### Provided entries ###

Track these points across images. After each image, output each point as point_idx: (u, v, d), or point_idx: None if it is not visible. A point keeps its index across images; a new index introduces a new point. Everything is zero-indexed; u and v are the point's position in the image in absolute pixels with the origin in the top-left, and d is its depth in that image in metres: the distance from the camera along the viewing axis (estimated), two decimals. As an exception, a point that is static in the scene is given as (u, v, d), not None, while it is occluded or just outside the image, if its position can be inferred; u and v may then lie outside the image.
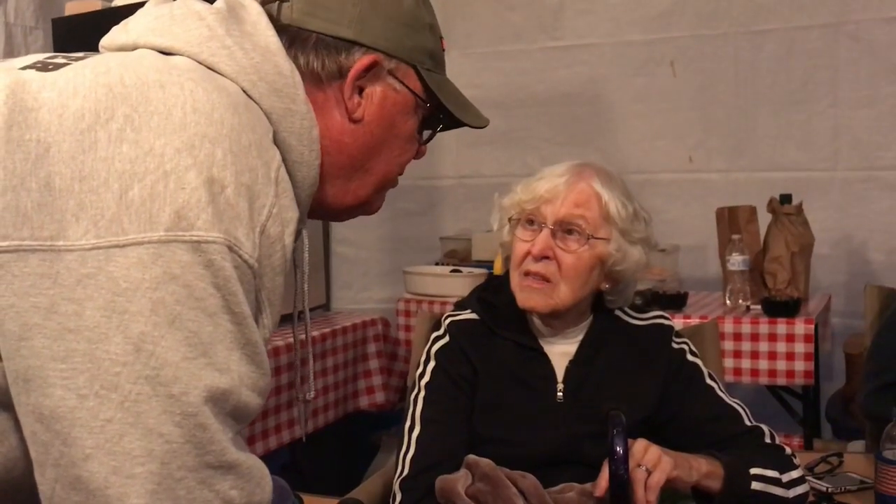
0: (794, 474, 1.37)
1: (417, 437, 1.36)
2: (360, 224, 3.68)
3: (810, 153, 2.95)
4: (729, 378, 2.34)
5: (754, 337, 2.30)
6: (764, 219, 2.61)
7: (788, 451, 1.41)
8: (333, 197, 0.92)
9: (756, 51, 2.98)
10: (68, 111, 0.73)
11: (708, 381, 1.46)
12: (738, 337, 2.32)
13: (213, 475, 0.73)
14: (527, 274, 1.39)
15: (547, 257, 1.37)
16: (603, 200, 1.39)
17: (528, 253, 1.38)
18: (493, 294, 1.48)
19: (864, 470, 1.79)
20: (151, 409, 0.70)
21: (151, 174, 0.71)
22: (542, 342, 1.43)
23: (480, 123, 0.98)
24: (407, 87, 0.91)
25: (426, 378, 1.41)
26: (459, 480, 1.31)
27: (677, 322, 1.56)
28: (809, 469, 1.84)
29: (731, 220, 2.59)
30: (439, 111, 0.93)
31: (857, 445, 2.11)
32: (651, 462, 1.23)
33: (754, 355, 2.30)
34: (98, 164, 0.71)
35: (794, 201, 2.59)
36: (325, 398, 2.37)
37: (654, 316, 1.50)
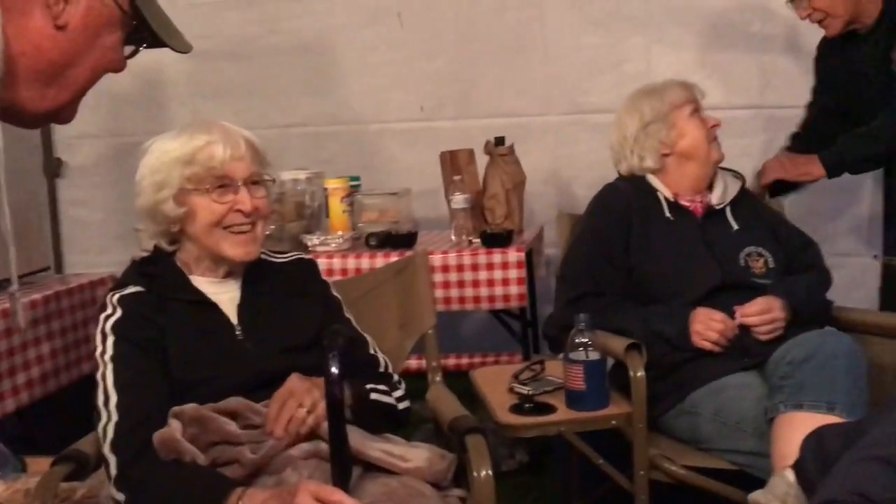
0: (398, 393, 1.62)
1: (116, 405, 1.39)
2: (92, 184, 3.52)
3: (526, 100, 3.22)
4: (456, 306, 2.55)
5: (474, 267, 2.52)
6: (483, 160, 2.84)
7: (396, 378, 1.66)
8: (30, 101, 0.93)
9: (474, 4, 3.19)
10: None
11: (346, 314, 1.68)
12: (461, 268, 2.53)
13: None
14: (228, 228, 1.51)
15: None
16: (256, 145, 1.55)
17: (228, 211, 1.51)
18: (151, 267, 1.58)
19: (562, 374, 2.05)
20: None
21: None
22: (208, 296, 1.55)
23: (184, 49, 1.03)
24: (114, 0, 0.94)
25: (109, 352, 1.44)
26: (175, 431, 1.36)
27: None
28: (515, 376, 2.08)
29: (453, 163, 2.78)
30: (144, 30, 0.98)
31: (564, 357, 2.39)
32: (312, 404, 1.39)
33: (475, 284, 2.52)
34: None
35: (515, 145, 2.83)
36: (54, 362, 2.28)
37: (294, 254, 1.71)
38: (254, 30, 3.31)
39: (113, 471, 1.34)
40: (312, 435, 1.38)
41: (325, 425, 1.34)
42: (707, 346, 1.89)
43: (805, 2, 2.23)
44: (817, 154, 2.25)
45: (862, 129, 2.22)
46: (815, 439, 1.09)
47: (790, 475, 1.09)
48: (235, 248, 1.52)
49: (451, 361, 2.94)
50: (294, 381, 1.42)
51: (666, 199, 2.10)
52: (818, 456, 1.03)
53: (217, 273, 1.57)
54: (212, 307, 1.53)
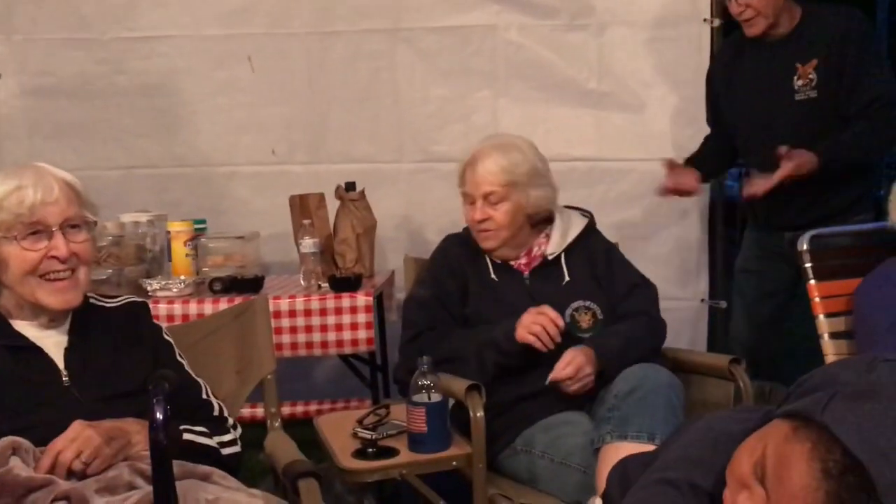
0: (227, 438, 1.58)
1: None
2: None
3: (378, 147, 3.26)
4: (303, 352, 2.52)
5: (322, 312, 2.50)
6: (334, 205, 2.84)
7: (230, 422, 1.62)
8: None
9: (326, 51, 3.21)
10: None
11: (179, 358, 1.63)
12: (308, 313, 2.51)
13: None
14: (45, 276, 1.45)
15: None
16: (75, 187, 1.50)
17: (43, 258, 1.44)
18: None
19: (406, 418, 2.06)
20: None
21: None
22: (32, 340, 1.48)
23: None
24: None
25: None
26: None
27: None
28: (359, 421, 2.08)
29: (303, 207, 2.78)
30: None
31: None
32: (87, 449, 1.33)
33: (324, 328, 2.50)
34: None
35: (366, 190, 2.85)
36: None
37: (125, 298, 1.65)
38: (98, 69, 3.20)
39: None
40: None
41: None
42: (530, 339, 1.89)
43: None
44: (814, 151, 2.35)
45: (844, 136, 2.39)
46: (620, 468, 1.16)
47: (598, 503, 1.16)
48: (52, 297, 1.46)
49: (300, 408, 2.90)
50: (75, 429, 1.35)
51: (490, 259, 2.15)
52: (622, 484, 1.09)
53: (39, 321, 1.50)
54: (37, 352, 1.46)
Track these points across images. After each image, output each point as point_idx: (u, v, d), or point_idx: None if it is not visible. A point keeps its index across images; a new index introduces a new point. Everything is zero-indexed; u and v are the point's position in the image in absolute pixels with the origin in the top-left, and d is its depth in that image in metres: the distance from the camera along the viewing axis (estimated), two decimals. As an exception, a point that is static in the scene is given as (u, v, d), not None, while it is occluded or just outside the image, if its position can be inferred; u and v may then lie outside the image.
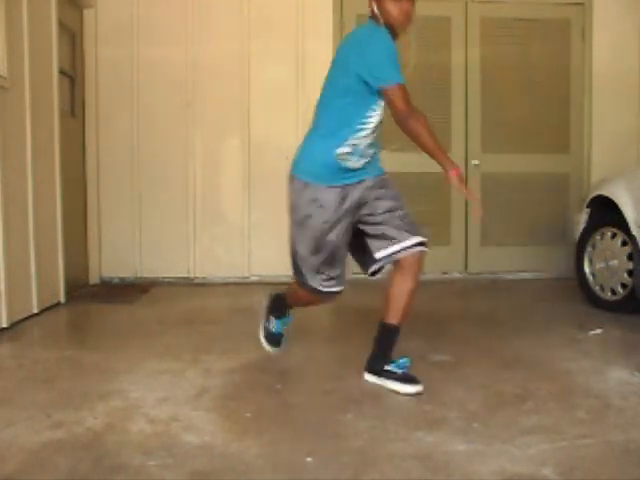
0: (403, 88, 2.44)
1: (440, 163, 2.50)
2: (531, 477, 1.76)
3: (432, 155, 2.49)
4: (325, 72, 2.62)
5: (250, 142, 5.24)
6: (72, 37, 4.90)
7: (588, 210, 4.29)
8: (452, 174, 2.47)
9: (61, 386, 2.55)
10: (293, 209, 2.64)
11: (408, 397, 2.42)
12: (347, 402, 2.36)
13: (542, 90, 5.45)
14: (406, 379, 2.50)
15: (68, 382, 2.61)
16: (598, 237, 4.16)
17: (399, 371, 2.52)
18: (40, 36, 4.03)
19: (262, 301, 2.95)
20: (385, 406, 2.33)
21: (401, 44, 2.55)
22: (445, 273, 5.46)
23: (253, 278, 5.28)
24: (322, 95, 2.62)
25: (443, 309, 4.35)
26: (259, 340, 2.88)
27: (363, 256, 2.64)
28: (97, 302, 4.43)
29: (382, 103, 2.53)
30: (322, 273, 2.60)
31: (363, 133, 2.53)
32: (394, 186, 2.67)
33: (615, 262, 4.01)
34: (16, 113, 3.68)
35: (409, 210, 2.63)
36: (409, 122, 2.43)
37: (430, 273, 5.43)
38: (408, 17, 2.50)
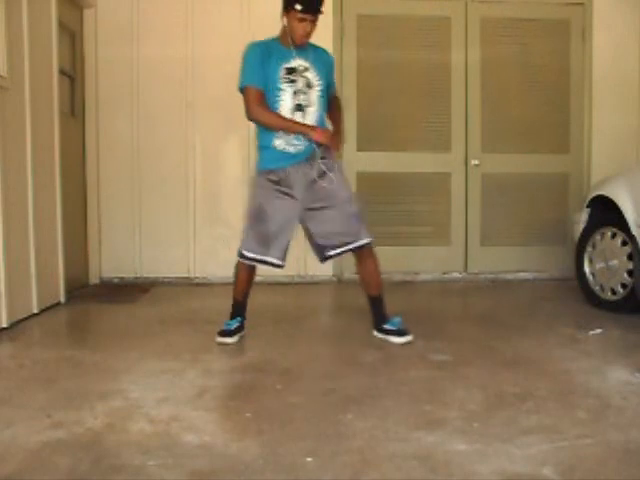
0: (246, 91, 3.04)
1: (301, 133, 3.02)
2: (531, 477, 1.76)
3: (289, 130, 3.03)
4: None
5: (250, 142, 5.21)
6: (72, 37, 4.89)
7: (588, 210, 4.29)
8: (316, 137, 2.99)
9: (61, 386, 2.55)
10: None
11: (408, 397, 2.42)
12: (347, 402, 2.36)
13: (542, 90, 5.45)
14: (401, 333, 3.22)
15: (68, 382, 2.61)
16: (598, 237, 4.16)
17: (394, 328, 3.24)
18: (40, 36, 4.03)
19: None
20: (385, 406, 2.33)
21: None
22: (445, 273, 5.46)
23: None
24: None
25: (443, 309, 4.35)
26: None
27: None
28: (97, 302, 4.43)
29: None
30: None
31: None
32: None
33: (615, 262, 4.01)
34: (16, 113, 3.68)
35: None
36: (253, 118, 3.07)
37: (430, 273, 5.45)
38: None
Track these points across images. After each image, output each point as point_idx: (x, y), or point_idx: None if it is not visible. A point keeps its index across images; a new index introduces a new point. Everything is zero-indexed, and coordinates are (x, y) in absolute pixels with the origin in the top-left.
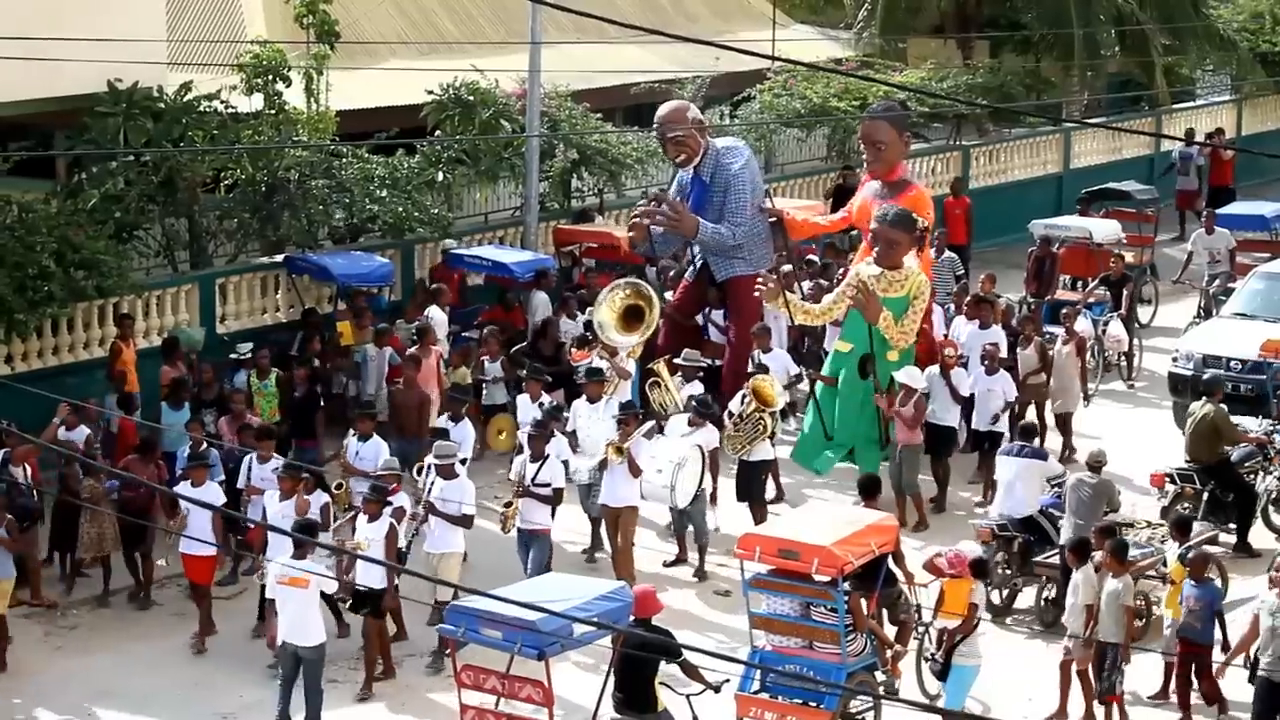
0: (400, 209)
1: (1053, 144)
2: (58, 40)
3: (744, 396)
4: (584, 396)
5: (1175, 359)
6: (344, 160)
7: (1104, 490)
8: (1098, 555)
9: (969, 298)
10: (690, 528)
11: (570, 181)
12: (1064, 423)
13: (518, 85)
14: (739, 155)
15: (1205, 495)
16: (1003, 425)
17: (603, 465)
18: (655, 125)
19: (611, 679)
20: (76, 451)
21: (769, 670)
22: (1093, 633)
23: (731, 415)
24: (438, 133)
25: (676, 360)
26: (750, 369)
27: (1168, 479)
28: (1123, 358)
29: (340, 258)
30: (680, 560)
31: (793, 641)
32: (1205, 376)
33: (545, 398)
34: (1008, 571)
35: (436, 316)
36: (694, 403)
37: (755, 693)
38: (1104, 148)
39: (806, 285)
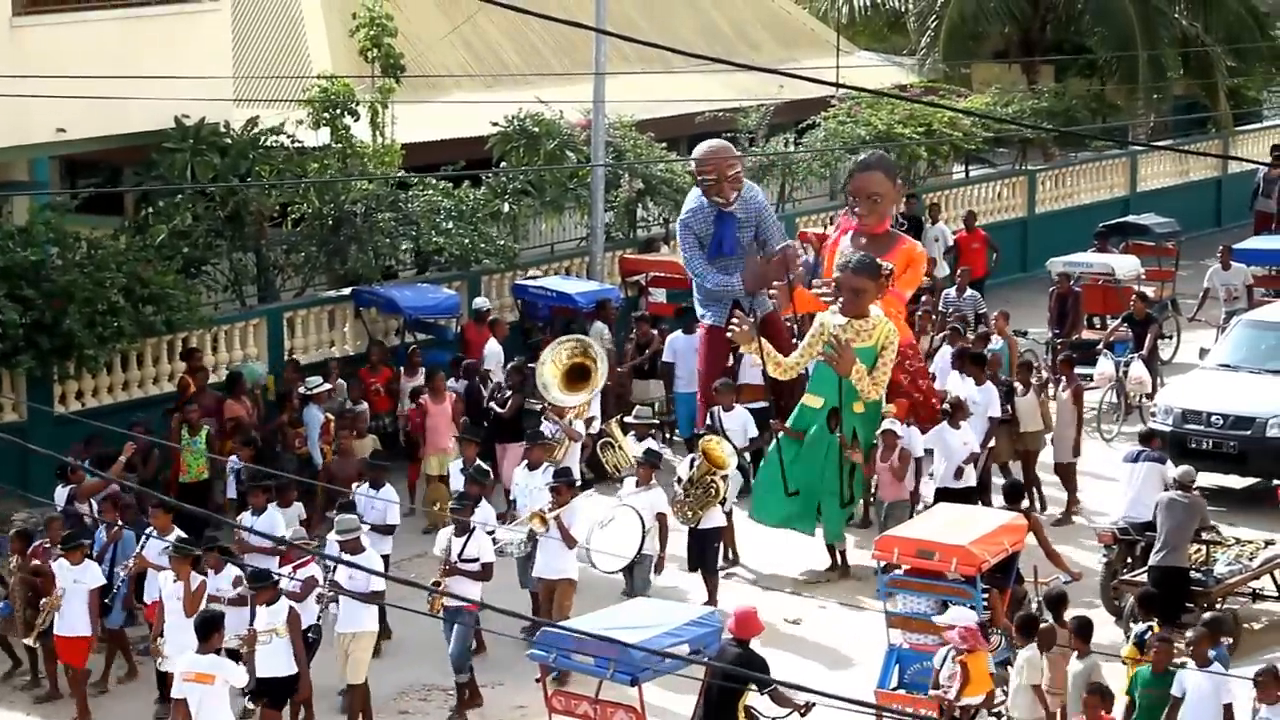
0: (466, 240)
1: (1119, 167)
2: (125, 78)
3: (693, 460)
4: (524, 462)
5: (1154, 414)
6: (410, 193)
7: (1196, 509)
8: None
9: (960, 358)
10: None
11: (636, 211)
12: (1063, 474)
13: (582, 116)
14: (753, 187)
15: None
16: (969, 479)
17: (532, 537)
18: (706, 162)
19: (702, 701)
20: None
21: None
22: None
23: (680, 480)
24: (503, 164)
25: (628, 419)
26: (702, 430)
27: None
28: (1145, 399)
29: (407, 290)
30: None
31: (930, 639)
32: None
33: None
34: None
35: (493, 350)
36: (646, 454)
37: (894, 689)
38: (1171, 171)
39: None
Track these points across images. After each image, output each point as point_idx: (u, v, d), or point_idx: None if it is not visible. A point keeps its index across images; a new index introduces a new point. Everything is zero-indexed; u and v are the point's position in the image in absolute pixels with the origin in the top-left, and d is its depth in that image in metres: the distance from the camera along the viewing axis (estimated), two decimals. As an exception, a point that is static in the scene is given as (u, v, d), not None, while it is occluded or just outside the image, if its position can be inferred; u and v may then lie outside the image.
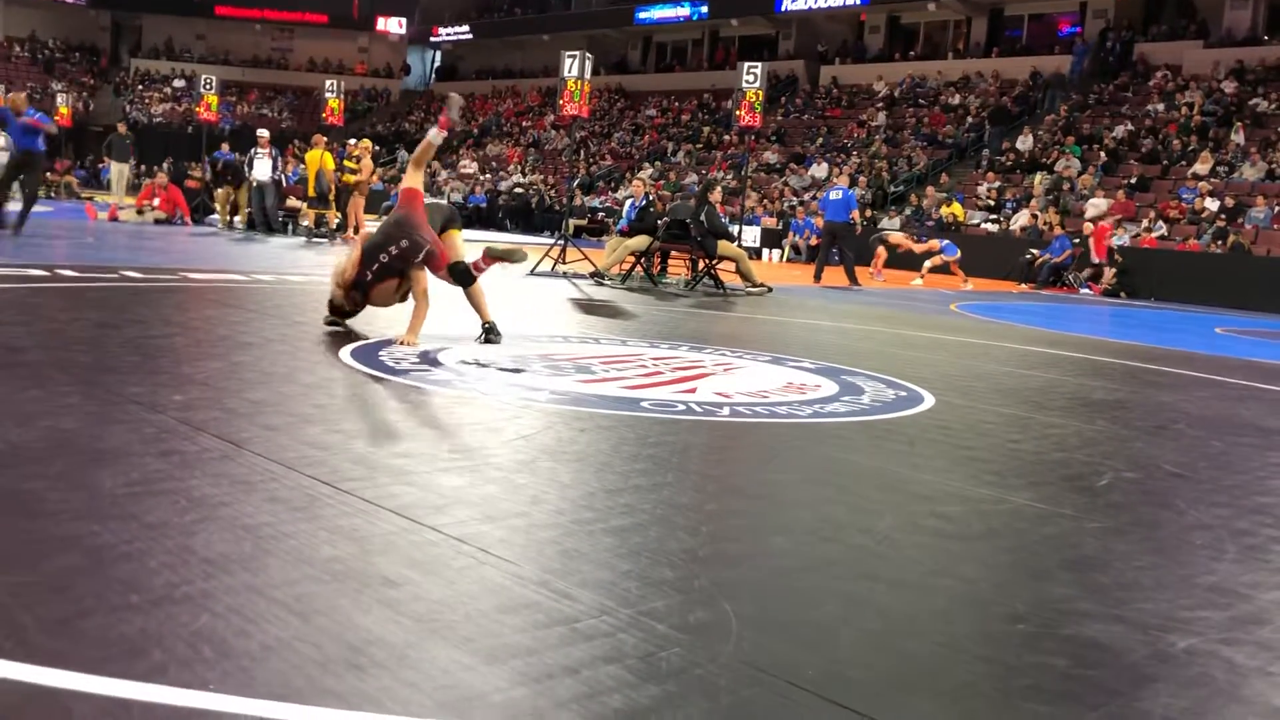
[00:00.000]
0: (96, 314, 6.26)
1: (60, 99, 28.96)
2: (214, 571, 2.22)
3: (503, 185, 32.90)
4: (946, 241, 17.88)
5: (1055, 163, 23.11)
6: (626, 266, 12.34)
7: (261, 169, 16.85)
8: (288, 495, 2.81)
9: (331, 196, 16.66)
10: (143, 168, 26.33)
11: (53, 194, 26.25)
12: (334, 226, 16.74)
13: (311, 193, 16.87)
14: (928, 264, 17.57)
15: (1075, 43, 27.88)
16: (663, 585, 2.38)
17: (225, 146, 19.82)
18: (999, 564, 2.86)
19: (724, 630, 2.15)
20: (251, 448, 3.26)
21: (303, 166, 18.63)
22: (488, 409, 4.30)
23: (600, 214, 28.78)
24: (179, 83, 43.49)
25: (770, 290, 12.22)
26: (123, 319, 6.11)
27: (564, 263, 13.21)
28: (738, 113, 14.07)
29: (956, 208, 22.30)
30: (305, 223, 17.20)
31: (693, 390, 5.08)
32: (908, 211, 23.32)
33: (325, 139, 17.51)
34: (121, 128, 21.82)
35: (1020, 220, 21.45)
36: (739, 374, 5.78)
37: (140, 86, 44.15)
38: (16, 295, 6.71)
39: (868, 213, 23.73)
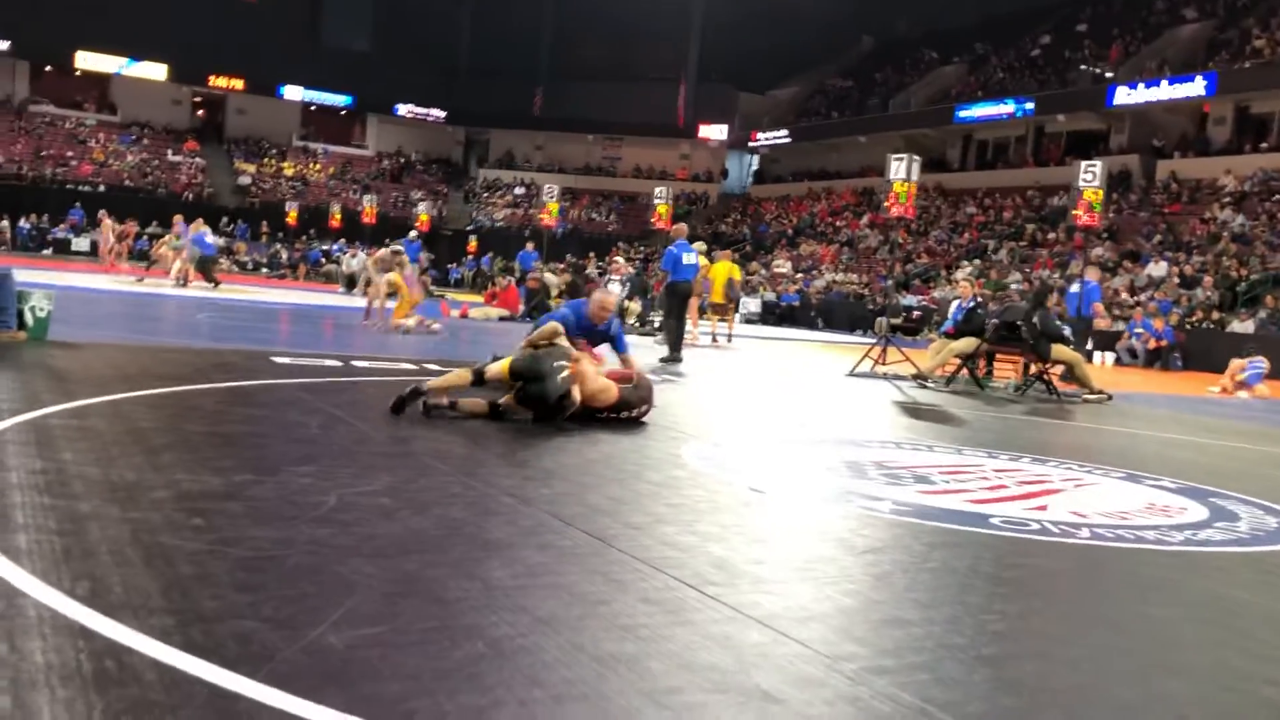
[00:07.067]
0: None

###

● **The problem**
Of all the entries above, repeat only the lines from the line that has "3: (744, 396)" to the line that has "20: (76, 451)", both lines included, exactly.

● **Answer to this task**
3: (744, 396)
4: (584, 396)
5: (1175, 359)
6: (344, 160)
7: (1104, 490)
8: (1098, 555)
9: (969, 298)
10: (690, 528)
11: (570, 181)
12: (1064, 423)
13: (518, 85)
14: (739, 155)
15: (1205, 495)
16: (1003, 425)
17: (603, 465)
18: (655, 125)
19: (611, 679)
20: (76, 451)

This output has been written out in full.